_EXTRACT PROVIDED_
+++

Reviving JEP 230: Microbenchmark Suite

Thu Sep 6 17:30:27 UTC 2018

Hi,

On 2018-09-06 18:28, Aleksey Shipilev wrote:
> Hi,
>
> I think this proposal tries hard to push for co-location without properly considering the drawbacks
> of it.

I've considered many more pros and cons than has been outlined in this 
introductory "Hey,
I intend to work on this thing again" proposal. But I digress... :-)

>
> The major drawback is: pushing corpus to JDK tree means we effectively tie the corpus versioning to
> JDK versioning. Instead of golden corpus that could be used for cross-JDK tests (which is _much
> more_ important with faster release cadence), we now would have the similar benchmarks carried over
> in jdk12, in jdk13, in jdk14, etc.

Microbenchmark bundles would effectively be released and versioned with 
their respective
JDK. If I want to compare back to jdk12, I'd use the "golden" bundle 
released with that
build (or some earlier).

The number of times we've decided to upgrade to a new version of the 
microbenchmarks
corpus for an older release to date is zero, while the number of times 
we've added in new
configurations for benchmarks in development is significant. Optimizing 
the process for
ongoing development seems sensible, but of course we should try to make 
backporting
etc as manageable as possible. I think the drawbacks you're 
hypothesizing about below will
turn out to be more manageable in reality than you make them out to be.

>
> And this gives us the cluster of problems:
>
>   1. What happens when JMH updates are needed (e.g. infra bugs fixed, more features in APIs, or
> profilers)? Are we pushing the JMH version update to all jdk repositories at once? How does that
> work with the notion that some repositories get abandoned within months after inception?

On a case by case basis.

The main purpose of "golden" bundles is to not have to make any changes 
and preserve
predictable results over a longer time trend, so I see backports as 
something to be avoided.
This is in line with the new release model: we backport stability and 
critical bug fixes,
not features.

When they are needed, they should follow the typical path of being 
pushed to jdk/jdk first,
then backport back as far as necessary.

>
>   2. What happens when JMH API changes? The golden corpus is good for coordinated change like that:
> we update the JMH APIs, and we fix all benchmarks at once. Co-located repository means you would
> need to do this work N times, for each supported tree.

I think this would continue to be a rare occurrence, but if a 
coordinated change has to
be done I'm sure it can be done.

>   3. What happens when benchmark is added *after* feature development? For example, when we add
> benchmarks for jdk11 features when jdk12 is in development? How do these benchmarks get from jdk/jdk
> to jdk-updates/jdkXu? Are we now looking into backporting the benchmarks too?

I'd avoid it, but it seems reasonable to allow backporting benchmarks, 
or otherwise
ensure we can build bundles that are runnable on update releases.

>   4. What happens when benchmark has a testbug? Do we sift the changes to that benchmark down to
> every jdk-updates/jdkXu?
>
> Notice "when", not "if". Benchmarks are much more fluid than jtreg regression tests, and require
> much more care during their lifetime. The separate jcstress repository was very handy when solving
> all these problems wholesale.

+++

_RECORD EXCERPTS_

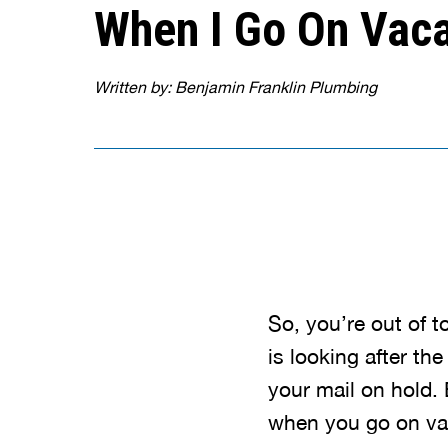
When I Go On Vaca
Written by: Benjamin Franklin Plumbing
So, you’re out of 
is looking after th
your mail on hold. 
when you go on vac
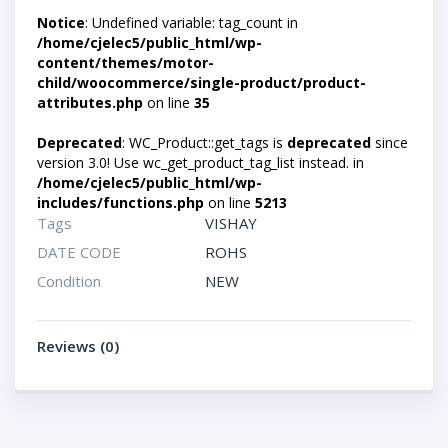
Notice
: Undefined variable: tag_count in
/home/cjelec5/public_html/wp-
content/themes/motor-
child/woocommerce/single-product/product-
attributes.php
on line
35
Deprecated
: WC_Product::get_tags is
deprecated
since
version 3.0! Use wc_get_product_tag_list instead. in
/home/cjelec5/public_html/wp-
includes/functions.php
on line
5213
Tags
VISHAY
DATE CODE
ROHS
Condition
NEW
Reviews (0)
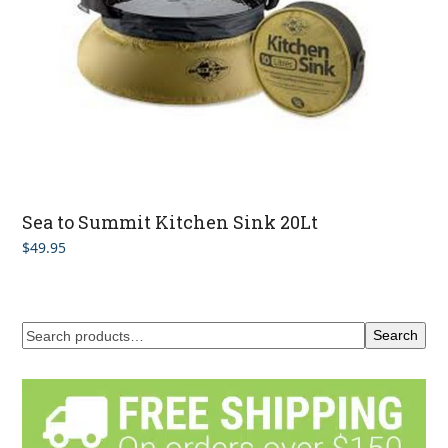
Sea to Summit Kitchen Sink 20Lt
$
49.95
Search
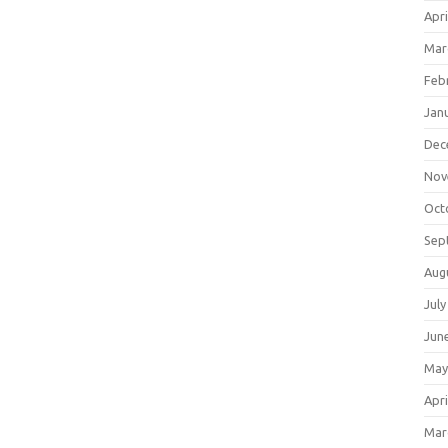
Apri
Mar
Feb
Jan
Dec
Nov
Oct
Sep
Aug
July
Jun
May
Apri
Mar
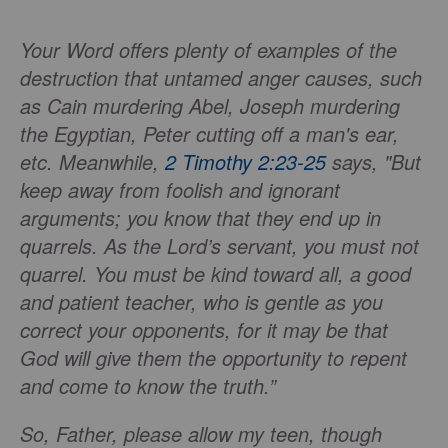
Your Word offers plenty of examples of the
destruction that untamed anger causes, such
as Cain murdering Abel, Joseph murdering
the Egyptian, Peter cutting off a man's ear,
etc. Meanwhile,
2 Timothy 2:23-25
says, "But
keep away from foolish and ignorant
arguments; you know that they end up in
quarrels. As the Lord’s servant, you must not
quarrel. You must be kind toward all, a good
and patient teacher, who is gentle as you
correct your opponents, for it may be that
God will give them the opportunity to repent
and come to know the truth.”
So, Father, please allow my teen, though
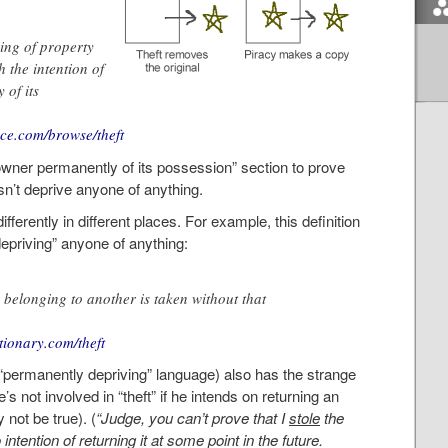
king of property
 the intention of
 of its
nce.com/browse/theft
e owner permanently of its possession” section to prove
esn’t deprive anyone of anything.
differently in different places. For example, this definition
epriving” anyone of anything:
 belonging to another is taken without that
ctionary.com/theft
d “permanently depriving” language) also has the strange
he’s not involved in “theft” if he intends on returning an
not be true). (
“Judge, you can’t prove that I
stole
the
ntention of returning it at some point in the future.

+++

_PROBLEM SET_
1 – Please update the records from their start through the line containing "when you go on vac", replacing "Plumbing" with "Heating" and changing nothing else. Give back only that part, without the pictures.
2 – Carry the JEP 230 microbenchmark thread forward from its final sentence.

_ANSWERS TO THE EXERCISES_
1 –
When I Go On Vaca
Written by: Benjamin Franklin Heating
So, you’re out of 
is looking after th
your mail on hold. 
when you go on vac

2 –
Arguably, it also goes the other way: certain benchmarks need to be 
different to capture
the underlying behavior of the JDK under test, especially if what you're 
testing is
provoking some indirect behavior (GC, reference processing). I don't 
think there's a
one-size-fits-all solution here, and the "golden" standard that is 
jmh-jdk-microbenchmarks
might not always be doing the "right thing" on older and newer JDKs alike.

>
> While we can argue that some repositories would be abandoned for a reason (e.g. "we" do not care
> about jdk10 once jdk11 is released), it is a kick in the gut for community maintainers that pick up
> what Oracle abandoned. In other words, this argument is a moral hazard.
>
> I guess we can make the argument that the "golden" corpus is the one in jdk/jdk, and that corpus
> should be used for all benchmarks. But it also comes with a bunch of questions:
>
>   a. Philosophical. This is jmh-jdk-microbenchmarks in disguise, which we already have, why bother?

I think there are several benefits outside of those outlined here.

>
>   b. Educational. What exactly prevents the user who runs 8-feature-specific benchmark, from taking
> jdk-updates/jdk11 corpus while running 11 binaries, and taking jdk/jdk while running 12 binaries? I
> would guess build system changes for benchmark co-location would make that a natural thing to do.
> How would users know that any of (1)...(4) pitfalls might be in effect? If we argue that internal
> Oracle test systems are aware of this possibility, and act correctly to resolve it -- not only this
> is a moral hazard, it is also a bad design, when a natural way is the faulty one.

Documenting best practices and why doing comparisons using benchmarks 
picked from
different places are hazardous is part of the plan for this JEP.

I think a much more common use-case is that you have a change against 
the repo you're
working on and you want to test it locally. Having a "natural way" to 
build and run said
changes using the benchmarks available and under development in the same 
repo would
be great for many.

>
>   c. Technical. When users want to run benchmarks against already existing binary, for example,
> 8u181, 10.0.2, 11, and current dev, what do users do? Okay, checking out the entire jdk/jdk is a
> bearable hassle. What then? Does OpenJDK build system produce a JAR somewhere in build/ that we need
> to pick up from, and it runs normal JMH from there? This piles on "why bother" question above. Or
> does OpenJDK build system know enough to accept outside JDK with its build target option that it
> could be executed from "make ..."? This piles on "natural way' question above.

A build target to produce a JAR somewhere is planned, yes. I think tools 
to help pick up the
right JDKs and benchmark JARs is out of scope for this JEP, but 
definitely something that
could be worked on and contributed separately.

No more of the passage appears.